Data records
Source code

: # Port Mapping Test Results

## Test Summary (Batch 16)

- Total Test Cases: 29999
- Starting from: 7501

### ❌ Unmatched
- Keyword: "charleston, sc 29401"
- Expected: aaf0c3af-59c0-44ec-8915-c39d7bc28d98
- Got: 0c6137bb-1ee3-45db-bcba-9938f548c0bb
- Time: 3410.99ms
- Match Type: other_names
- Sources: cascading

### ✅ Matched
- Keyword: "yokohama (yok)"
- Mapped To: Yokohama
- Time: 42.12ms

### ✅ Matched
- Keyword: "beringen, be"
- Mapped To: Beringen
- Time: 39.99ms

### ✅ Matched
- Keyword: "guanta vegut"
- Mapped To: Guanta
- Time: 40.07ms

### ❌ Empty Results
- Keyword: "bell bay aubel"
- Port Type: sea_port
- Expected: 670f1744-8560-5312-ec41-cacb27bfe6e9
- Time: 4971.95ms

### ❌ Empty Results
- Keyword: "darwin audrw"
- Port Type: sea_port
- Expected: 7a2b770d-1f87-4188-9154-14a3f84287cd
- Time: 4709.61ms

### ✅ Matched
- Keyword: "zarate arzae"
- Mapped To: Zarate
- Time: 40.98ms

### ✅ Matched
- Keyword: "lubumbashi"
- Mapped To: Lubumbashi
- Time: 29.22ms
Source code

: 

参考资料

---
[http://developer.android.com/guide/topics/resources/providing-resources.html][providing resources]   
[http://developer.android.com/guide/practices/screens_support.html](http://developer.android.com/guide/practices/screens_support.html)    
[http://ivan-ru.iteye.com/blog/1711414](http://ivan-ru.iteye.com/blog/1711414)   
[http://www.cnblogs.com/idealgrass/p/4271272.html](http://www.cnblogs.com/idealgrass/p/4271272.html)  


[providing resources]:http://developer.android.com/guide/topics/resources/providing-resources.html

[EXERCISE INSTRUCTIONS]
Search the data and copy each line containing "developer".

[YOUR SOLUTION]
[http://developer.android.com/guide/topics/resources/providing-resources.html][providing resources]   
[http://developer.android.com/guide/practices/screens_support.html](http://developer.android.com/guide/practices/screens_support.html)    
[providing resources]:http://developer.android.com/guide/topics/resources/providing-resources.html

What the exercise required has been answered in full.